Australia’s overall financial comfort may be improving, but that doesn’t mean Aussies are ready to give up on stashing money away like doomsday is just around the corner.
ME Bank’s latest Household Financial Comfort Report (HFCR), has just been released, finding that household financial comfort is generally improving and Aussies are comfortable about their ‘ability to pay regular expenses’. But at the same time, the cost of necessities remains their ‘biggest worry’ when it comes to household finances.
According to Mozo Data Manager, Peter Marshall that’s a picture of the Aussie economy in a nutshell.
“Although right now things are looking quite good on paper, people are concerned about the possibility of a less rosey future,” he said.
Renters coming out on top of the HFCR
The HFCR report revealed that for some Aussie households things are looking up. Overall, the Household Financial Comfort Index has increased, reaching the highest it’s been in the past five surveys, up 2% to 5.56 out of 10
In particularly good news for renters, their financial comfort is at the highest its been in 4 years, up 8% to 4.78 out of 10.
Comfort gap between property and renters closing
However, while financial comfort is improving for renters, it’s not looking so great for homeowners. Households who own a home mortgage-free fell 3% to 6.27% out of 10, the lowest since the ME bank survey began.

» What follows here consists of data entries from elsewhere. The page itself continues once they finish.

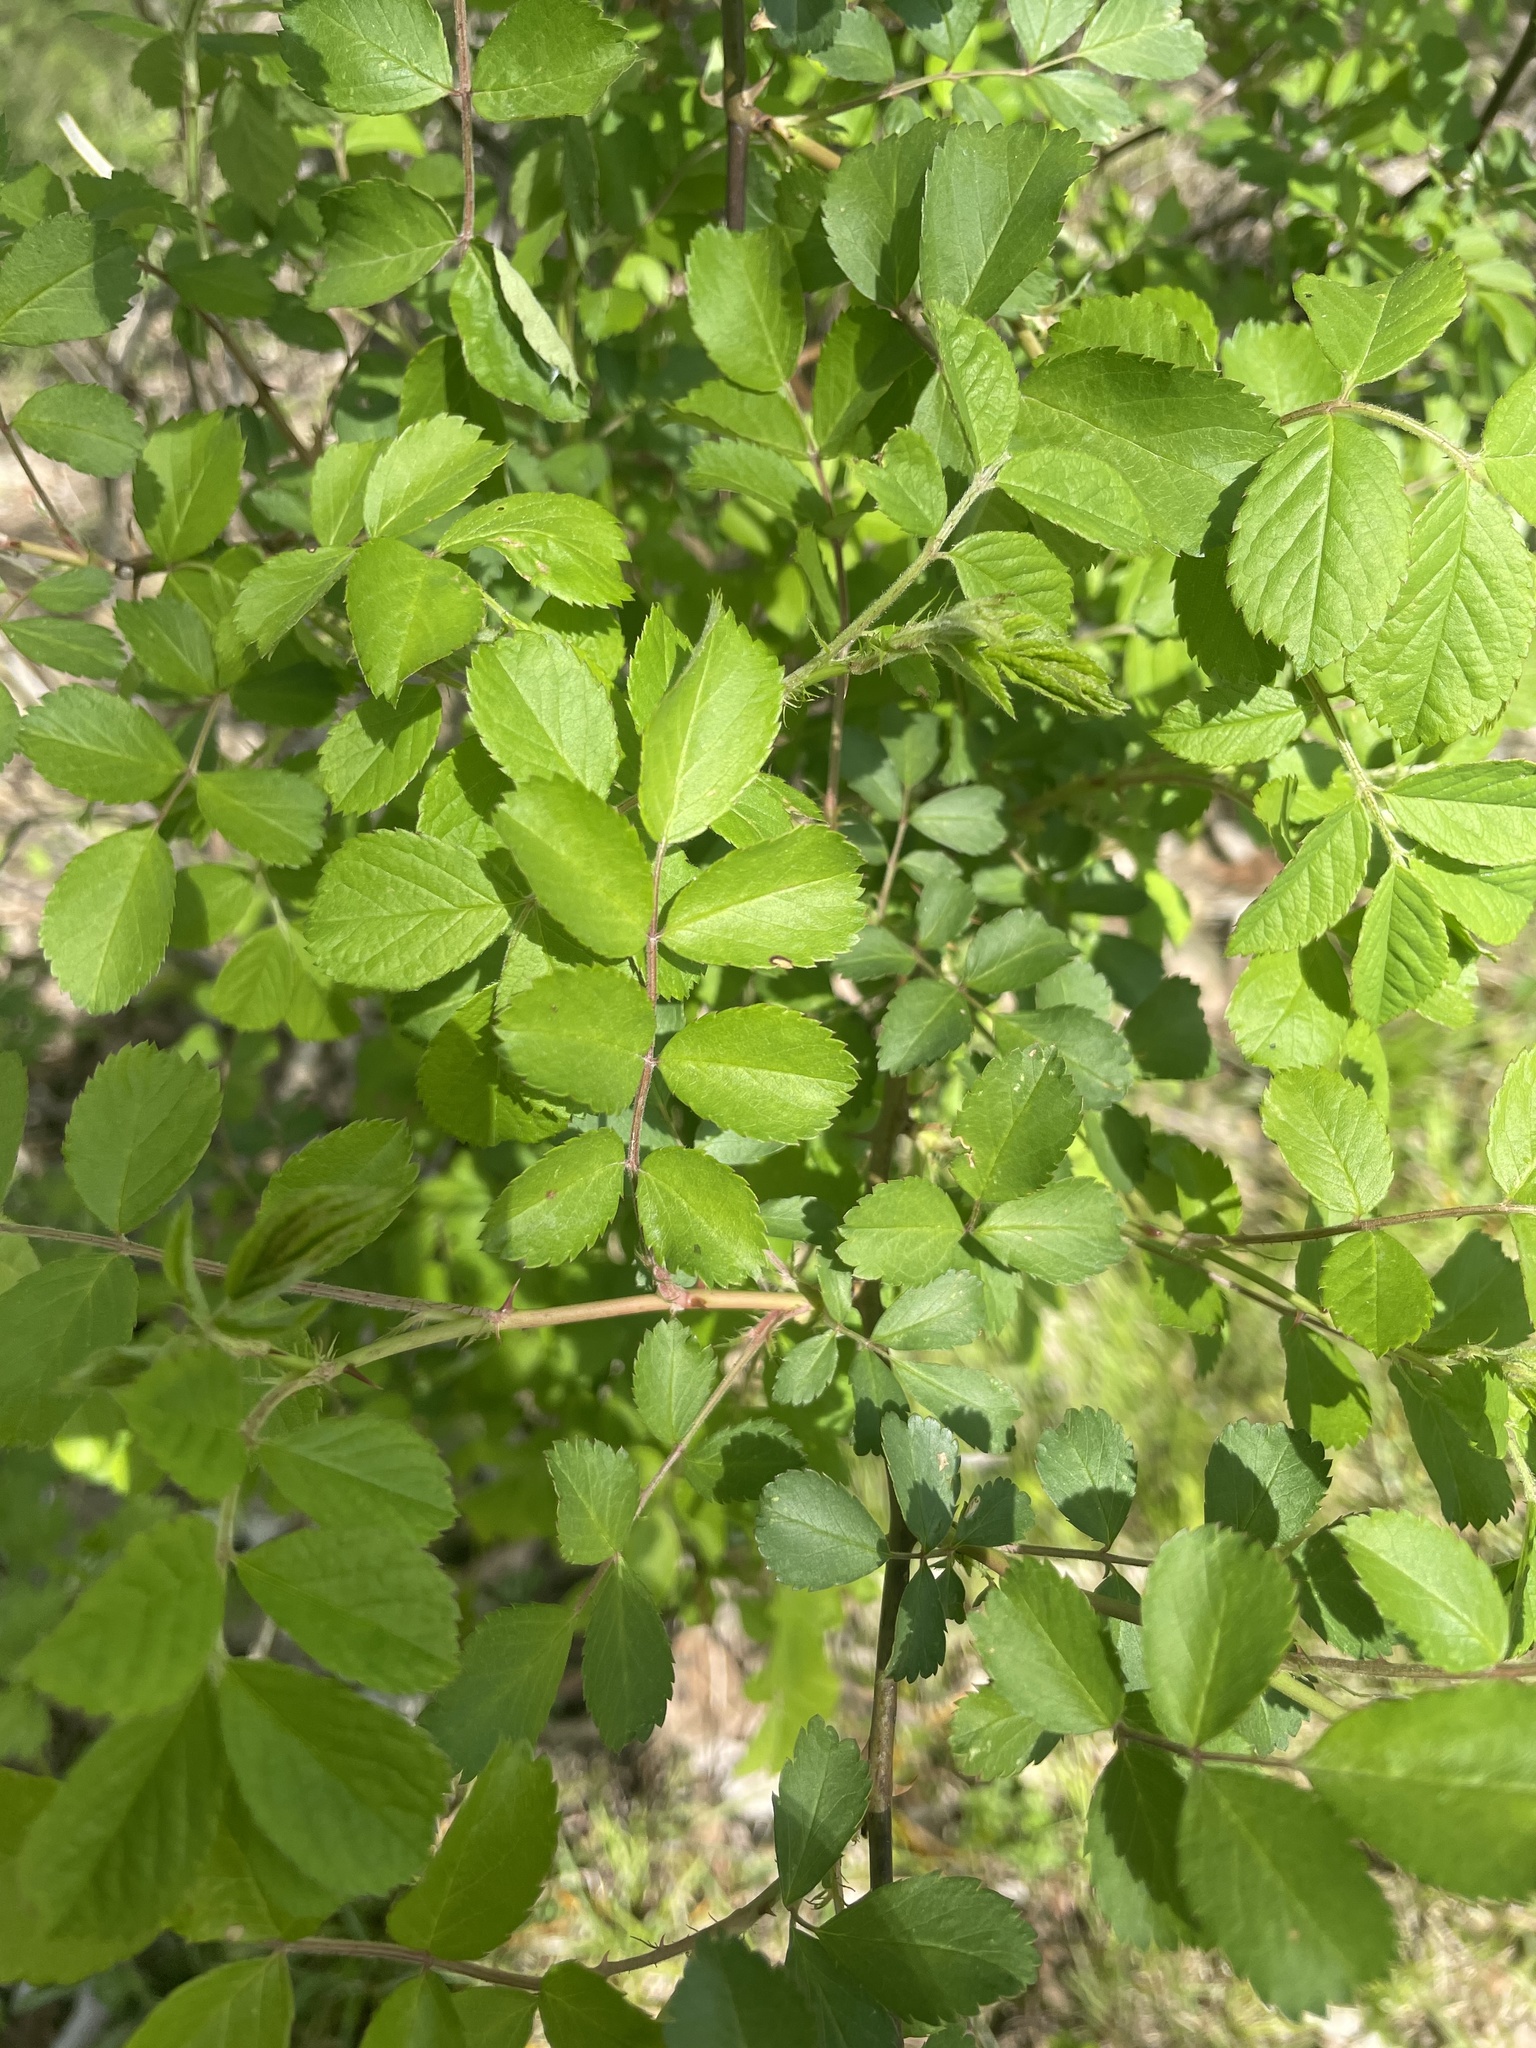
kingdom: Plantae
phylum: Tracheophyta
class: Magnoliopsida
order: Rosales
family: Rosaceae
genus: Rosa
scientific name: Rosa multiflora
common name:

“The comfort gap between property owners and renters, as well as between very high-income earners and other income brackets, has narrowed,” said Jeff Oughton, ME’s Consulting Economist.
“We’ve seen a correction for wealthier, older property-owning Australians who’ve been riding the hot property and bull share markets for much of the past seven years, while middle and lower-income households have begun to benefit from an easing in living cost pressures and income gains.”
The effect of financial resilience on the future
The report found the key drivers in households’ rising financial comfort to be income gains, easing living costs, increased cash savings and reduced overspending.
Even as things look up, more Aussies are putting effort into building up a savings buffer for a future that might not be as cushy.
The number of households saving each month increased 3 points to 51% in the past six months – its equal highest level since the survey began, with the estimated average amount savers are putting away increasing 7% to $862 per month.
However, Oughton said that if Aussies continue on this trend of tightening their belts it could have a worse effect on the Australian economy in the long run.
“If above average cash savings and reduced spending behaviour continues during 2019 it could significantly slow economic growth and in turn may lead to smaller job and income gains,” he said.
But according to Marshall, the nature of the housing market generally could be making Aussies feel uneasy, and he expects to see Aussies being even more careful with their money in months to come.
“Homeowners are concerned that there’s no sign the declining housing market slowing, therefore reigning in their spending. With property value falling and persistently low levels of wages growth, it seems a large number of Australians are worried about the security of their financial future and planning for what might come.”